Financial Time-Series Forecasting: Towards Synergizing Performance And Interpretability Within a Hybrid Machine Learning Approach
Shun Liu, Kexin Wu, Chufeng Jiang, Bin Huang, Danqing Ma
TL;DR
This study investigates Bitcoin price forecasting by integrating time-series preprocessing with both simple and complex models to balance interpretability and accuracy. It compares Linear Regression (OLS and Lasso), Decision Tree, and LSTM variants, using Holt-Winters as a baseline and emphasizing decomposition and autocorrelation analyses. The key finding is that Lasso regression delivers the best predictive performance while maintaining interpretability, whereas LSTM struggles to converge on this dataset.

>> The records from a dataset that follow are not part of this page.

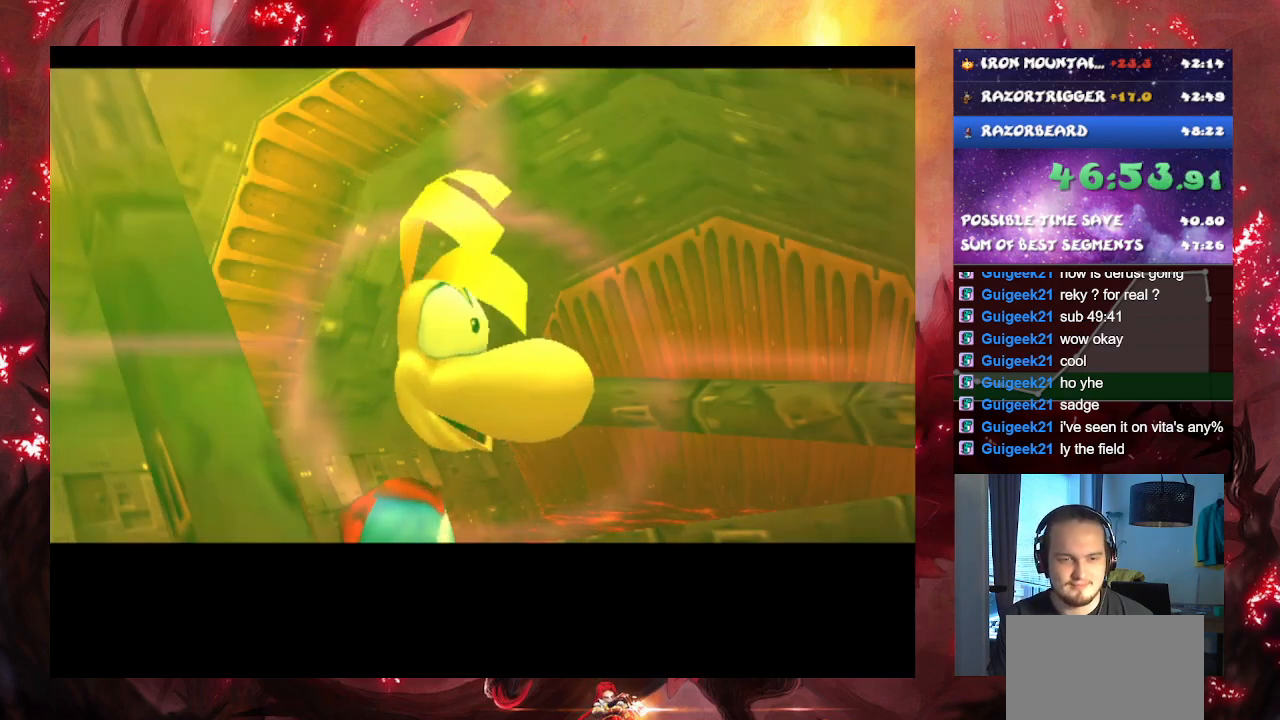
{"buttons": ["CROSS"], "left_stick": "down", "right_stick": "center", "events": []}
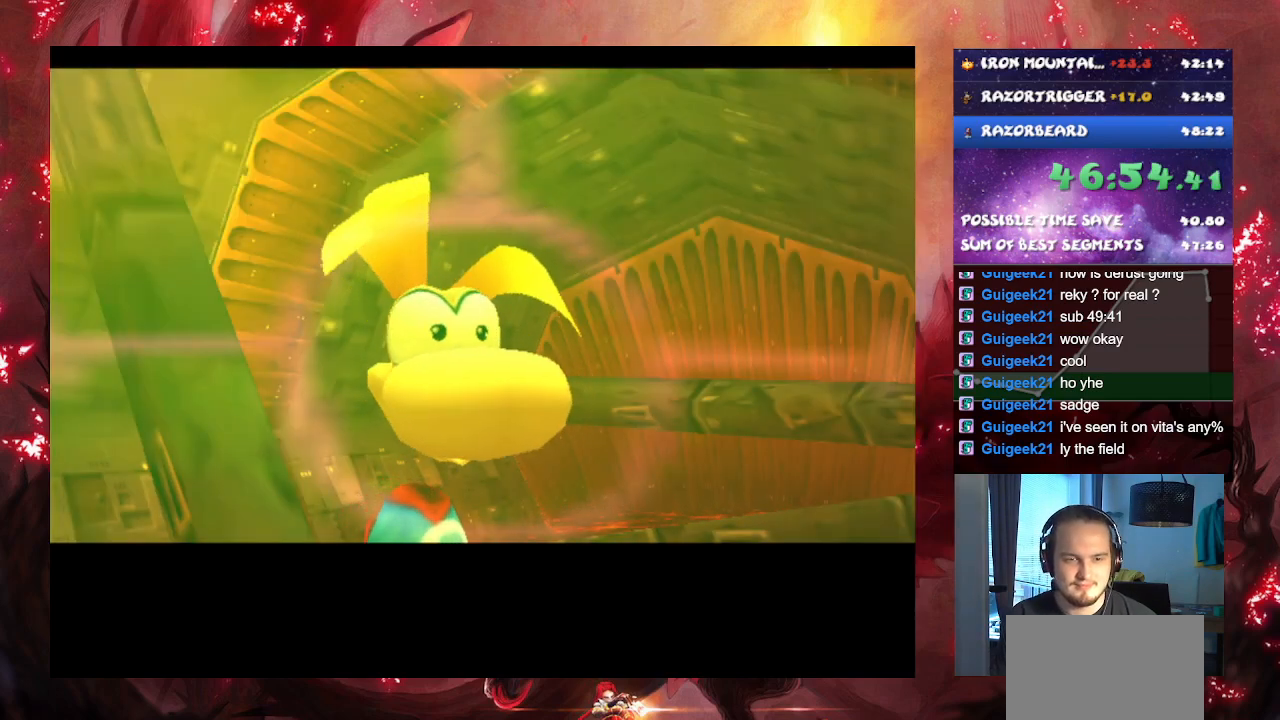
{"buttons": ["CROSS"], "left_stick": "down", "right_stick": "center", "events": []}
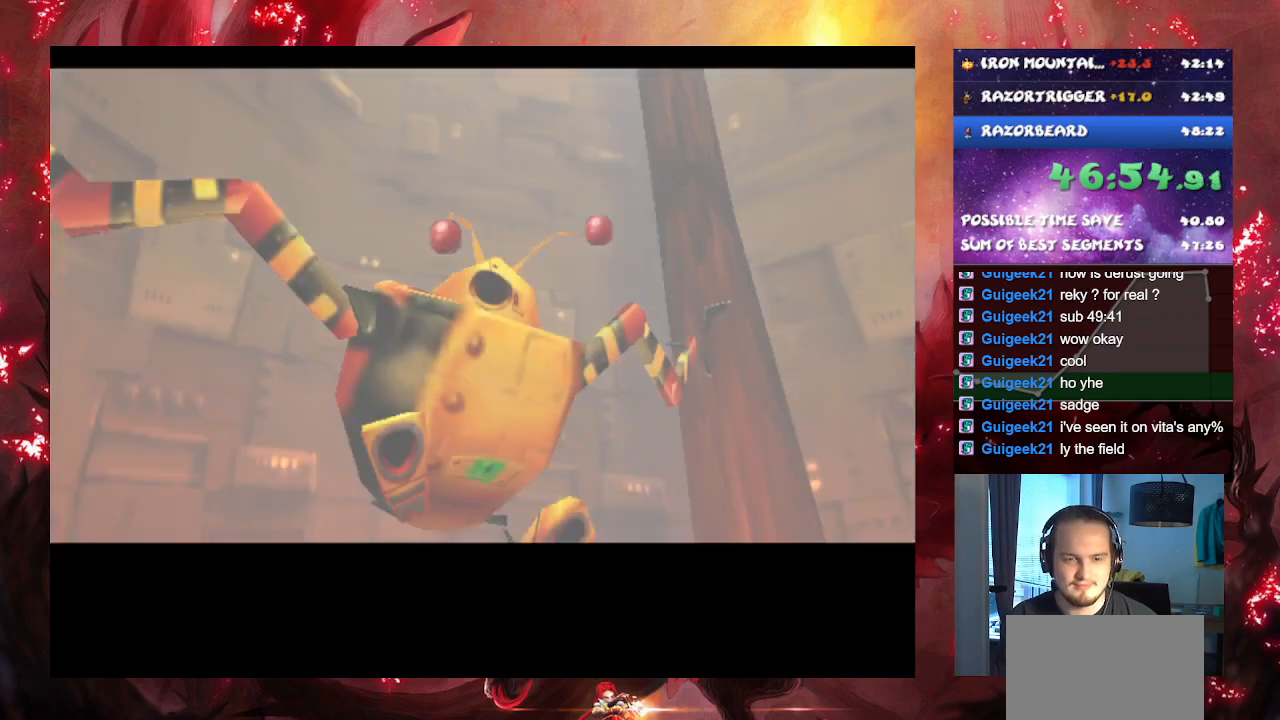
{"buttons": ["CROSS"], "left_stick": "down", "right_stick": "center", "events": []}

The work offers a practical framework for interpretable forecasting in volatile crypto markets and suggests extending the approach to other assets and real-time data scenarios.
Abstract
In the realm of cryptocurrency, the prediction of Bitcoin prices has garnered substantial attention due to its potential impact on financial markets and investment strategies. This paper propose a comparative study on hybrid machine learning algorithms and leverage on enhancing model interpretability. Specifically, linear regression(OLS, LASSO), long-short term memory(LSTM), decision tree regressors are introduced. Through the grounded experiments, we observe linear regressor achieves the best performance among candidate models. For the interpretability, we carry out a systematic overview on the preprocessing techniques of time-series statistics, including decomposition, auto-correlational function, exponential triple forecasting, which aim to excavate latent relations and complex patterns appeared in the financial time-series forecasting. We believe this work may derive more attention and inspire more researches in the realm of time-series analysis and its realistic applications.